__Текст упражнения__
----

Ни один народ в целом и ни одно из ранних полукочевых государств, расположенных к северу от Византии, еще не приняли тогда христианства в качестве своей основной веры. Однако сама атмосфера многоликого язычества позволяла сосуществовать многим религиям, которые проникали в эту пеструю гущу народов и по торговым путям, и посредством относительно редкой в то время миссионерской активности. Кочевые народы VII века, как правило, в массе своей принимали и отвергали ту или иную религию по сиюминутным политическим соображениям, руководствуясь тем главным критерием язычества, что бог или боги должны приносить могущество и военную удачу, поэтому политический каприз часто становился решающим в вы боре или отвержении того или иного вероучения. Так, об одном из самых известных в ранние средние века, но впоследствии практически исчезнувших народов ал-Мас’уди говорит:

 

«После 320 (932–933) года аланы отреклись от христианства и прогнали епископов и священников, которых они раньше приняли и которых к ним направил царь греков».

----

__Выдержка из данных__
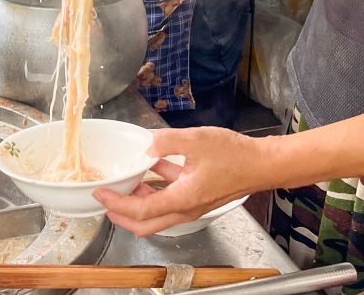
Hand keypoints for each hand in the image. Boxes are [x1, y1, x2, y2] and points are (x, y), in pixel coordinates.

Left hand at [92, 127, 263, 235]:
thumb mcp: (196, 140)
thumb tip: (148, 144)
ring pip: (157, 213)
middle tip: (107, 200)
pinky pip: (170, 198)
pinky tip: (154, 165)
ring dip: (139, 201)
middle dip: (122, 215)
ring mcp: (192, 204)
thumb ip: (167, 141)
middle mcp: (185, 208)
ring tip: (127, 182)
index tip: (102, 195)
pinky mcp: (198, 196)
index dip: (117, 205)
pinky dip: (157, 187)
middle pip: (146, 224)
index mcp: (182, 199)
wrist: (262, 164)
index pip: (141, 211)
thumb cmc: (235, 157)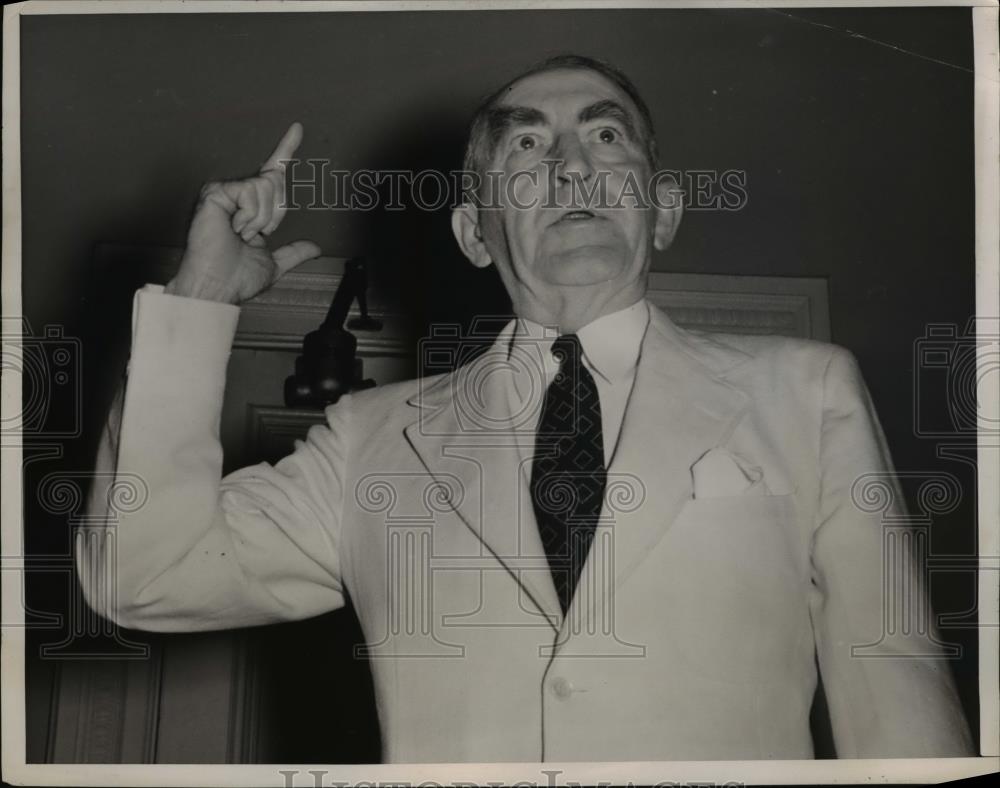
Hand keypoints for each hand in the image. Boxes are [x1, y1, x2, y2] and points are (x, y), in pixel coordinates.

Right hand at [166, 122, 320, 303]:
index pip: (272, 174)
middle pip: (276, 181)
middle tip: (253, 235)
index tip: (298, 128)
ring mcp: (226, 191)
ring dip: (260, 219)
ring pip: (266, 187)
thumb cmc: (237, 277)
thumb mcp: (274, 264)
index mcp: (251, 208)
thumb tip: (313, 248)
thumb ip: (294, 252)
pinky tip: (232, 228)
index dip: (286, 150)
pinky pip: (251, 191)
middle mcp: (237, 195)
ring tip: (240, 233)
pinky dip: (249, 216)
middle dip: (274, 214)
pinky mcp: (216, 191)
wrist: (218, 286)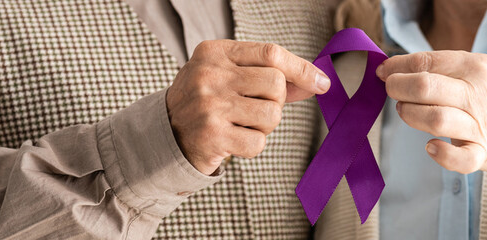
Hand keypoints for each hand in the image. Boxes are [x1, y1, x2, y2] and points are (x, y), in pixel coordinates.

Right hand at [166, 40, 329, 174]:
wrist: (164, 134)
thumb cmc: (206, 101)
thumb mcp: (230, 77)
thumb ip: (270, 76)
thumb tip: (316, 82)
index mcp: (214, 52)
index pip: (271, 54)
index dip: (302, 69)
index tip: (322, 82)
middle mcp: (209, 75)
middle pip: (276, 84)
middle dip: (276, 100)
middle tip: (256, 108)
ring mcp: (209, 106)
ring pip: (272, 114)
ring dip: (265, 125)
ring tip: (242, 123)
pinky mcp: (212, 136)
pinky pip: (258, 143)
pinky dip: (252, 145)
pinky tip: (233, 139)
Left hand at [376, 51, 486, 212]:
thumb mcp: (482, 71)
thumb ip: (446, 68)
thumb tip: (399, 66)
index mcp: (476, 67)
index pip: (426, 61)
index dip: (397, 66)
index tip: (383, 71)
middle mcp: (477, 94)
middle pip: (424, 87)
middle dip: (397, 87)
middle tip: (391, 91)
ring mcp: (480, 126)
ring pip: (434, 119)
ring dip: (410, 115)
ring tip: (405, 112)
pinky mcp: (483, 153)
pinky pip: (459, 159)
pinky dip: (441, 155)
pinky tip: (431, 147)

----

__Задания__
**a)** Выпишите из текста о вере кочевых народов все обозначения времени, в которых есть цифры.
**b)** Продолжите текст о вере кочевых народов после его последнего предложения.
Строки с текстом никак не связаны.

__Ответы__
**a)** VII век; 320 год; 932–933 годы.

**b)**
 

Таким образом, монотеистические религии безусловно присутствовали на территории Великого тюркского каганата, хотя и соседствовали с гораздо более распространенными языческими культами, главным из которых был культ Бога Неба – Тенгри, в какой-то степени объединявший все тюркоязычные народы и сказавшийся на верованиях соседних, прото-венгерских и финских, народов Сибири и Восточной Европы.

В процессе распада такого растянутого и скрепленного лишь древними родовыми связями государства, как Тюркский каганат, его части понемногу обретали самостоятельность, соединяясь в менее масштабные родоплеменные и межплеменные союзы. Но еще долго память о великой империи тревожила народную память: прежние связи разрывались и забывались не вдруг.

Одним из таких осколков каганата тюрков стала к 630 году Великая Болгария хана Кубрата – союз Болгарских, адыгских, аланских и иных племен. Столица этого союза, Фанагория, находилась на Таманском полустрове, что, видимо, и прозвучало далеким историческим эхом в замечании ал-Мас’уди о том, что и в 943 году столица булгар находилась на берегу Азовского (Меотийского) моря.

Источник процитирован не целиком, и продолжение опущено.